Siena, San Gimignano and Monteriggioni
This was to be our last full day in Florence, and we were not even going to spend it in the city. Up early and off to the tour office for our wine tasting tip into Tuscany. Along with that we were going to visit Siena, San Gimigano and Monteriggioni, the last two I had never heard of before this trip.
Our fist stop was at the tour office where I Vance and I were discussing the marketing of scooters in Italy. One of the models we saw was called the Beverly and we figured it was marketed to women, the other, which we figured was marketed to men was the “Grand Dink”, which we thought was pretty funny. Later in the day Vance saw the “Classic Dink” I just don’t think those names would have flown in North America.
Once on the bus we had about a hour ride though the countryside to our first stop. San Gimignano. It is an old city, founded in the 3rd century BC but did not adopt the name until the 10th century AD. It is a classic medieval walled city with towers and narrow cobblestone streets. It is also home to the worlds best gelato, which we had to sample. Twice.
The views from the top of this town are spectacular. It is what you think of when you see vistas of the Tuscan countryside. Although not big and not a long stop, it would be one I would recommend for anyone traveling in this region.
After our stop here we went to a local vineyard to have a tour of the grapes and olive production. Very similar to the tours you would get in the wine region of BC. (Although without the olives!) We also had a light lunch here that was accompanied by the three wines they produce, along with some cheese and foods that really complimented the wines.
From here we headed off to Monteriggioni, another medieval walled town, but this one is much smaller. Currently it only has about 5o residence living here. It’s historical significance is that this town, along with San Gimignano were traditional stop overs for the pilgrims who were trekking either to or from Rome. Cute, small town, no world famous gelato, but a nice shoe store. But we did not buy any shoes.
From Monteriggioni our next stop was Siena, a UNISCO world heritage site. First settled in 900-400 BC it is the capitol of the province of Siena. The Piazza del Campo was regarded as one of the nicest public spaces in the region. Today it still holds the Palio di Siena, a horse race between the 17 regions of the city. Wikipedia explains it well.
“The Palio di Siena is a traditional medieval horse race run around the Piazza del Campo twice each year, on 2 July and 16 August. The event is attended by large crowds, and is widely televised. Seventeen Contrade (which are city neighbourhoods originally formed as battalions for the city’s defence) vie for the trophy: a painted banner, orPalio bearing an image of the Blessed Virgin Mary. For each race a new Palio is commissioned by well-known artists and Palios won over many years can often be seen in the local Contrade museum. During each Palio period, the city is decked out in lamps and flags bearing the Contrade colours.

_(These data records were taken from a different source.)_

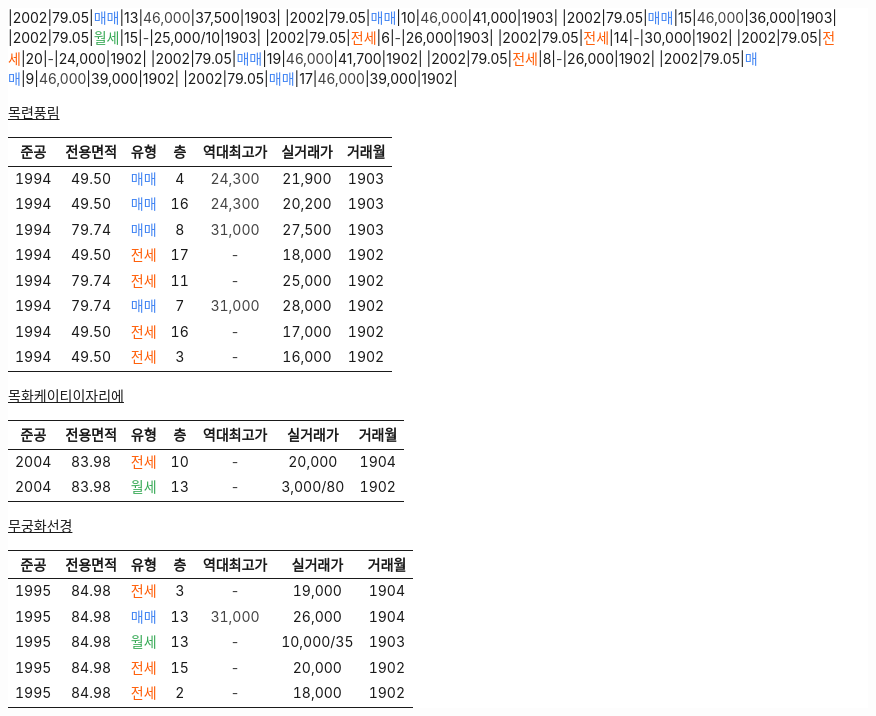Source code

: |2002|79.05|<span style="color:#4285f3">매매</span>|13|<span style="color:#444444">46,000</span>|37,500|1903|
|2002|79.05|<span style="color:#4285f3">매매</span>|10|<span style="color:#444444">46,000</span>|41,000|1903|
|2002|79.05|<span style="color:#4285f3">매매</span>|15|<span style="color:#444444">46,000</span>|36,000|1903|
|2002|79.05|<span style="color:#34a853">월세</span>|15|<span style="color:#444444">-</span>|25,000/10|1903|
|2002|79.05|<span style="color:#ff5a00">전세</span>|6|<span style="color:#444444">-</span>|26,000|1903|
|2002|79.05|<span style="color:#ff5a00">전세</span>|14|<span style="color:#444444">-</span>|30,000|1902|
|2002|79.05|<span style="color:#ff5a00">전세</span>|20|<span style="color:#444444">-</span>|24,000|1902|
|2002|79.05|<span style="color:#4285f3">매매</span>|19|<span style="color:#444444">46,000</span>|41,700|1902|
|2002|79.05|<span style="color:#ff5a00">전세</span>|8|<span style="color:#444444">-</span>|26,000|1902|
|2002|79.05|<span style="color:#4285f3">매매</span>|9|<span style="color:#444444">46,000</span>|39,000|1902|
|2002|79.05|<span style="color:#4285f3">매매</span>|17|<span style="color:#444444">46,000</span>|39,000|1902|

[목련풍림](https://search.naver.com/search.naver?query=%EA%B2%BD%EA%B8%B0%EB%8F%84+%EC%9D%98%EC%99%95%EC%8B%9C+%EC%98%A4%EC%A0%84%EB%8F%99+%EB%AA%A9%EB%A0%A8%ED%92%8D%EB%A6%BC)

|준공|전용면적|유형|층|역대최고가|실거래가|거래월|
|:---:|:---:|:---:|:---:|:---:|:---:|:---:|
|1994|49.50|<span style="color:#4285f3">매매</span>|4|<span style="color:#444444">24,300</span>|21,900|1903|
|1994|49.50|<span style="color:#4285f3">매매</span>|16|<span style="color:#444444">24,300</span>|20,200|1903|
|1994|79.74|<span style="color:#4285f3">매매</span>|8|<span style="color:#444444">31,000</span>|27,500|1903|
|1994|49.50|<span style="color:#ff5a00">전세</span>|17|<span style="color:#444444">-</span>|18,000|1902|
|1994|79.74|<span style="color:#ff5a00">전세</span>|11|<span style="color:#444444">-</span>|25,000|1902|
|1994|79.74|<span style="color:#4285f3">매매</span>|7|<span style="color:#444444">31,000</span>|28,000|1902|
|1994|49.50|<span style="color:#ff5a00">전세</span>|16|<span style="color:#444444">-</span>|17,000|1902|
|1994|49.50|<span style="color:#ff5a00">전세</span>|3|<span style="color:#444444">-</span>|16,000|1902|

[목화케이티이자리에](https://search.naver.com/search.naver?query=%EA%B2%BD%EA%B8%B0%EB%8F%84+%EC%9D%98%EC%99%95%EC%8B%9C+%EC%98%A4%EC%A0%84%EB%8F%99+%EB%AA%A9%ED%99%94%EC%BC%80%EC%9D%B4%ED%8B%B0%EC%9D%B4%EC%9E%90%EB%A6%AC%EC%97%90)

|준공|전용면적|유형|층|역대최고가|실거래가|거래월|
|:---:|:---:|:---:|:---:|:---:|:---:|:---:|
|2004|83.98|<span style="color:#ff5a00">전세</span>|10|<span style="color:#444444">-</span>|20,000|1904|
|2004|83.98|<span style="color:#34a853">월세</span>|13|<span style="color:#444444">-</span>|3,000/80|1902|

[무궁화선경](https://search.naver.com/search.naver?query=%EA%B2%BD%EA%B8%B0%EB%8F%84+%EC%9D%98%EC%99%95%EC%8B%9C+%EC%98%A4%EC%A0%84%EB%8F%99+%EB%AC%B4%EA%B6%81%ED%99%94%EC%84%A0%EA%B2%BD)

|준공|전용면적|유형|층|역대최고가|실거래가|거래월|
|:---:|:---:|:---:|:---:|:---:|:---:|:---:|
|1995|84.98|<span style="color:#ff5a00">전세</span>|3|<span style="color:#444444">-</span>|19,000|1904|
|1995|84.98|<span style="color:#4285f3">매매</span>|13|<span style="color:#444444">31,000</span>|26,000|1904|
|1995|84.98|<span style="color:#34a853">월세</span>|13|<span style="color:#444444">-</span>|10,000/35|1903|
|1995|84.98|<span style="color:#ff5a00">전세</span>|15|<span style="color:#444444">-</span>|20,000|1902|
|1995|84.98|<span style="color:#ff5a00">전세</span>|2|<span style="color:#444444">-</span>|18,000|1902|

Ten of the seventeen Contrade run in each Palio: seven run by right (having not run in the previous year’s corresponding Palio) together with three drawn by lot from the remaining ten. A horse is assigned to each by lot and is then guarded and cared for in the Contrade stable. The jockeys are paid huge sums and indeed there are often deals and bribes between jockeys or between ‘allied’ Contrade committees to hinder other riders, especially those of ‘enemy’ Contrade. For the three days preceding the Palio itself, there are practice races. The horses are led from their stables through the city streets to the Campo, accompanied by crowds wearing Contrade scarves or tee-shirts and the air is filled with much singing and shouting.
Though often a brutal and dangerous competition for horse and bare-back rider alike, the city thrives on the pride this competition brings. The Palio is not simply a tourist event as a true Sienese regards this in an almost tribal way, with passions and rivalry similar to that found at a football ‘Derby’ match. In fact the Sienese are baptised twice, once in church and a second time in their own Contrade fountain. This loyalty is maintained through a Contrade ‘social club’ and regular events and charitable works. Indeed the night before the Palio the city is a mass of closed roads as each Contrade organises its own outdoor banquet, often for numbers in excess of 1,000 diners. On the day of the Palio itself the horses are accompanied by a spectacular display of drummers and flag twirlers dressed in traditional medieval costumes who first lead the horse and jockey to the Contrade parish church and then join a procession around the Piazza del Campo square. This traditional parade is called the Corteo Storico, which begins in the streets and concludes in thePiazza del Campo encircling the square. There are often long delays while the race marshall attempts to line up the horses, but once underway the Campo becomes a cauldron of wild emotion for the 3 minutes of the race.”
From Siena we headed back to Florence for a dinner out at our favourite neighbourhood place and then off to bed. In the morning we have to be up early to catch the train to Manarola.